We also tested to send gzip-compressed queries, asking for uncompressed responses, and no memory leak was noticed. So really looks like it's something related to GZIP compression.
Actualy it is even not related to tensorrt but even with classical caffe predictions with or without gpu
@rguilmont @YaYaB gzip/deflate encryption is handled by https://github.com/oatpp/oatpp-zlib from within https://github.com/oatpp/oatpp. The components are simply added here: https://github.com/jolibrain/deepdetect/blob/master/src/http/app_component.hpp#L114
Running valgrind on dede
with gzip queries only shows the possible leak below. This looks like an init from libz directly, from the oatpp send
function.
@lganzzzo Hi, the ::send
function seems to leak from deflateInit
, have you seen this before, or are we doing something wrong ? Thanks.

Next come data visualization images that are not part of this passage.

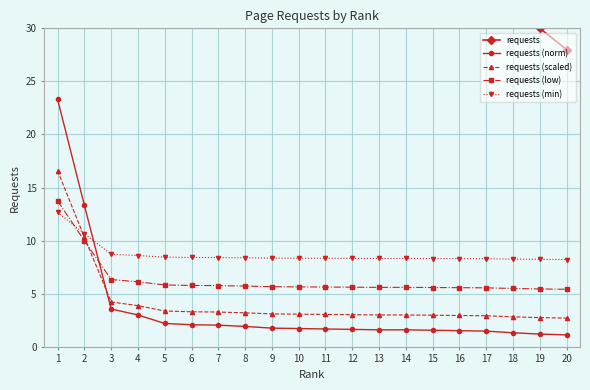

Reading left to right, transcribe all the data shown in this chart.

requests: 1=583.0	2=333.0	3=89.0	4=75.0	5=55.0	6=52.0	7=51.0	8=48.0	9=44.0	10=43.0	11=42.0	12=41.0	13=40.0	14=40.0	15=39.0	16=38.0	17=37.0	18=33.0	19=30.0	20=28.0
requests (norm): 1=23.3	2=13.3	3=3.6	4=3.0	5=2.2	6=2.1	7=2.0	8=1.9	9=1.8	10=1.7	11=1.7	12=1.6	13=1.6	14=1.6	15=1.6	16=1.5	17=1.5	18=1.3	19=1.2	20=1.1
requests (scaled): 1=16.6	2=10.3	3=4.2	4=3.9	5=3.4	6=3.3	7=3.3	8=3.2	9=3.1	10=3.1	11=3.0	12=3.0	13=3.0	14=3.0	15=3.0	16=3.0	17=2.9	18=2.8	19=2.8	20=2.7
requests (low): 1=13.7	2=10.0	3=6.3	4=6.1	5=5.8	6=5.8	7=5.8	8=5.7	9=5.7	10=5.6	11=5.6	12=5.6	13=5.6	14=5.6	15=5.6	16=5.6	17=5.6	18=5.5	19=5.5	20=5.4
requests (min): 1=12.7	2=10.7	3=8.7	4=8.6	5=8.4	6=8.4	7=8.4	8=8.4	9=8.4	10=8.3	11=8.3	12=8.3	13=8.3	14=8.3	15=8.3	16=8.3	17=8.3	18=8.3	19=8.2	20=8.2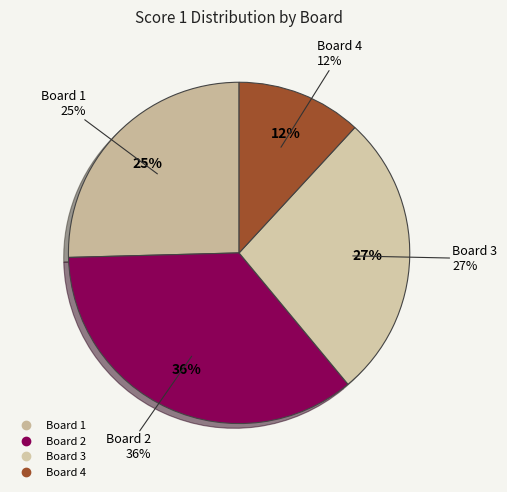

To the nearest percent, what is the difference between the largest and smallest slice percentages?

24%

Libz init memory reported by valgrind:
==3020638== 536,192 (11,904 direct, 524,288 indirect) bytes in 2 blocks are definitely lost in loss record 4,799 of 4,801
==3020638== at 0x483B7F3: malloc (in /usr/lib/x86_64-linux-gnu/valgrind/vgpreload_memcheck-amd64-linux.so)
==3020638== by 0x5AA3418: deflateInit2_ (in /lib/x86_64-linux-gnu/libz.so.1.2.11)

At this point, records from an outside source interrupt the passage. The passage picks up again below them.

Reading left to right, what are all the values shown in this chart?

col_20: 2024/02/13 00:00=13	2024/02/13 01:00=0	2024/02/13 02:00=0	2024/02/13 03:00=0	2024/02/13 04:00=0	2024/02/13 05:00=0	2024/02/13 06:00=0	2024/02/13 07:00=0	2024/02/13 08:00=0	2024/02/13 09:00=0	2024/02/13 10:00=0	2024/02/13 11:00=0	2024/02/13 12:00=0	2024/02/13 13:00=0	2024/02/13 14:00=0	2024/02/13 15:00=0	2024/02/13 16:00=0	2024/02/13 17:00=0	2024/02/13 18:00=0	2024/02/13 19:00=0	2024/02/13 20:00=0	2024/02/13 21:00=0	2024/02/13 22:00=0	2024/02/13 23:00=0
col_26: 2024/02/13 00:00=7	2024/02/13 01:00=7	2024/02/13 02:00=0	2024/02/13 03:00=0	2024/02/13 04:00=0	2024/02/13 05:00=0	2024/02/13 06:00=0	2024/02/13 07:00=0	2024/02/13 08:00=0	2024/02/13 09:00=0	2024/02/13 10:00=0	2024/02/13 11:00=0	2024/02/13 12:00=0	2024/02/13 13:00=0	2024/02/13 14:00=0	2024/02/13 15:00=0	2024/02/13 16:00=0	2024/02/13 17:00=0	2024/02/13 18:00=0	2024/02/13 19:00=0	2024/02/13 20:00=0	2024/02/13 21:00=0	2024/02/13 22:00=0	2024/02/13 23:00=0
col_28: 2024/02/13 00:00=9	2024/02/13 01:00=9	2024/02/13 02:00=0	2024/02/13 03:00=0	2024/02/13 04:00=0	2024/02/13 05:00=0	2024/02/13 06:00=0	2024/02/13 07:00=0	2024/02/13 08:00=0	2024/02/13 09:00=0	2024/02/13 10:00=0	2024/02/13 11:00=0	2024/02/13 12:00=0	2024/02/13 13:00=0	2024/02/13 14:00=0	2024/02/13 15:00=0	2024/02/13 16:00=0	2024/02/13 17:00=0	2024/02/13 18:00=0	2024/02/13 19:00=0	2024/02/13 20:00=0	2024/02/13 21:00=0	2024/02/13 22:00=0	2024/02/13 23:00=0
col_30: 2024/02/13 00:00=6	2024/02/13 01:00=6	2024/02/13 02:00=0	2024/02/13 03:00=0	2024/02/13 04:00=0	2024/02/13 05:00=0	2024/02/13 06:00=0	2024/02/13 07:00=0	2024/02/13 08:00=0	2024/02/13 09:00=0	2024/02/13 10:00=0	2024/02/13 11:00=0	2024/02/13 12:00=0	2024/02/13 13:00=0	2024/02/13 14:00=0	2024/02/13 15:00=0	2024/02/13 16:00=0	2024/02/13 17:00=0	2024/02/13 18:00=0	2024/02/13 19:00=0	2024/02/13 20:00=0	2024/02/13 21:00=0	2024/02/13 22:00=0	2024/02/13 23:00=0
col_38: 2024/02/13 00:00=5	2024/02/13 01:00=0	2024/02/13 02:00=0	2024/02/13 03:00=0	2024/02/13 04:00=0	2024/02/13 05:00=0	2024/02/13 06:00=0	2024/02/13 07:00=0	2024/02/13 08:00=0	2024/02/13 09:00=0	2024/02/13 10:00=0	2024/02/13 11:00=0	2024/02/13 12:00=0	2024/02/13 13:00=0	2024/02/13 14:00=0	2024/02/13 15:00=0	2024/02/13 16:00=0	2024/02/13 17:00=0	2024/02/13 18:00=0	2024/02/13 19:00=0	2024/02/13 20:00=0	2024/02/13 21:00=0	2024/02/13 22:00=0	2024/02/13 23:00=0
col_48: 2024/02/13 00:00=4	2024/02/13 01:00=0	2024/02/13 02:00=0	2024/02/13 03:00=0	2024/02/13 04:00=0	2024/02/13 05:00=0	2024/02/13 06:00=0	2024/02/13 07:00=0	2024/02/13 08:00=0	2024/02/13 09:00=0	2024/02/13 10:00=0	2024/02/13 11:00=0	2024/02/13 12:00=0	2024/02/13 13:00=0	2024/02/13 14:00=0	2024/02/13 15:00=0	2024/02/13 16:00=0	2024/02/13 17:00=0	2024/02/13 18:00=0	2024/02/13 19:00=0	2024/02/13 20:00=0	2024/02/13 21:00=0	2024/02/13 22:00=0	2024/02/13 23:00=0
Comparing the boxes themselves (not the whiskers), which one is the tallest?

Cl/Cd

==3020638== by 0x5AA3651: deflateInit_ (in /lib/x86_64-linux-gnu/libz.so.1.2.11)
==3020638== by 0x71C063: oatpp::zlib::DeflateEncoder::DeflateEncoder(long, bool, int) (in /home/beniz/projects/deepdetect/dev/deepdetect/build/main/dede)
==3020638== by 0x71B2E8: oatpp::zlib::DeflateEncoderProvider::getProcessor() (in /home/beniz/projects/deepdetect/dev/deepdetect/build/main/dede)

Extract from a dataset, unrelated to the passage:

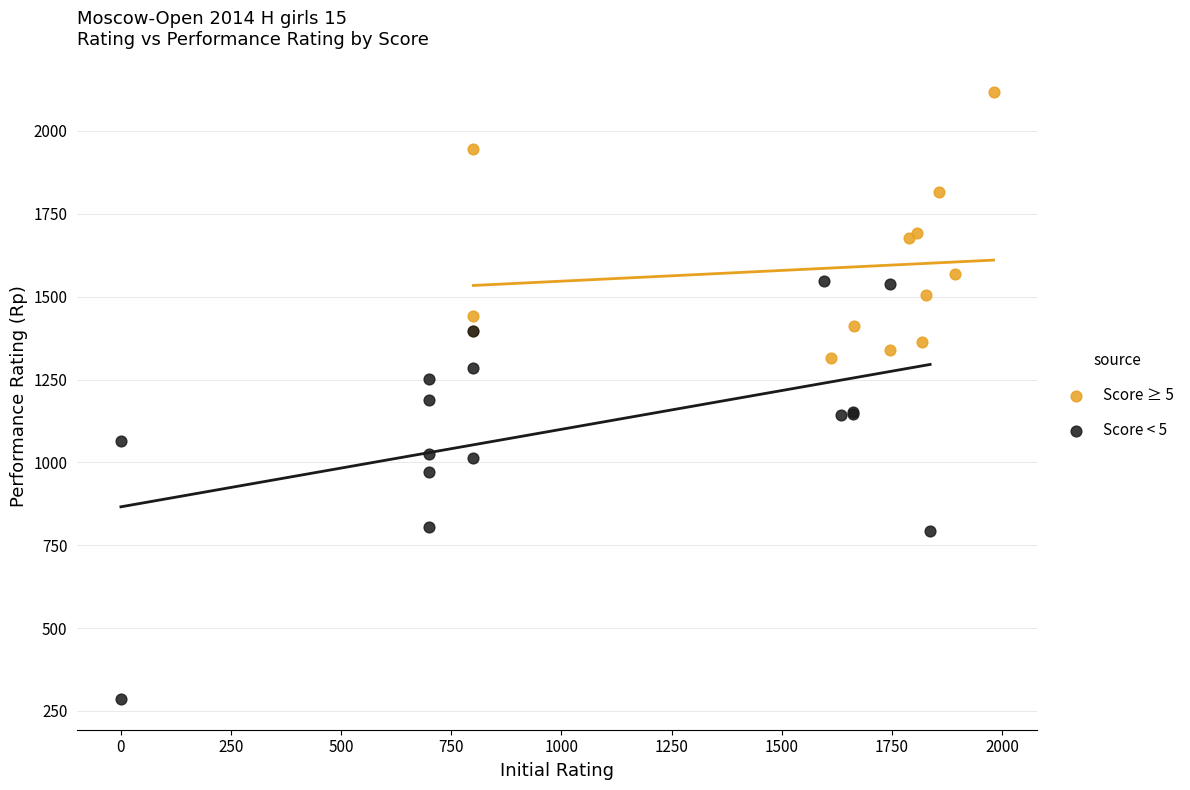

Which series has the largest Y range (max minus min)?

Score < 5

==3020638== by 0x6EA02D: oatpp::web::protocol::http::outgoing::Response::send(oatpp::data::stream::OutputStream*, oatpp::data::stream::BufferOutputStream*, oatpp::web::protocol::http::encoding::EncoderProvider*) (in /home/beniz/projects/deepdetect/dev/deepdetect/build/main/dede)
==3020638== by 0x6F6DB6: oatpp::web::server::HttpProcessor::processNextRequest(oatpp::web::server::HttpProcessor::ProcessingResources&) (in /home/beniz/projects/deepdetect/dev/deepdetect/build/main/dede)
==3020638== by 0x6FB28F: oatpp::web::server::HttpProcessor::Task::run() (in /home/beniz/projects/deepdetect/dev/deepdetect/build/main/dede)
==3020638== by 0x945BDE3: ??? (in /usr/lib/x86_64-linux-gnu/libstdc++.so.6.0.28)
==3020638== by 0x936B608: start_thread (pthread_create.c:477)
==3020638== by 0x9837292: clone (clone.S:95)
Hey @beniz ,
Your code looks good. Most probably it's on oatpp side. I'll take a closer look.
Hi @lganzzzo how are things ? Do you have any fresh lead on this by any chance ? I've seen issues with libz a long time ago, this could still be outside oatpp.
Hey @beniz ,
Yes, at this point it looks like a libz
issue.
I'm filing an issue in oatpp to investigate possible fixes.
It might take a while
Thanks a lot guys.
FYI we've mitigated this gzip issue by setting an Envoy proxy in front of deepdetect, taking care of compression and decompression of requests.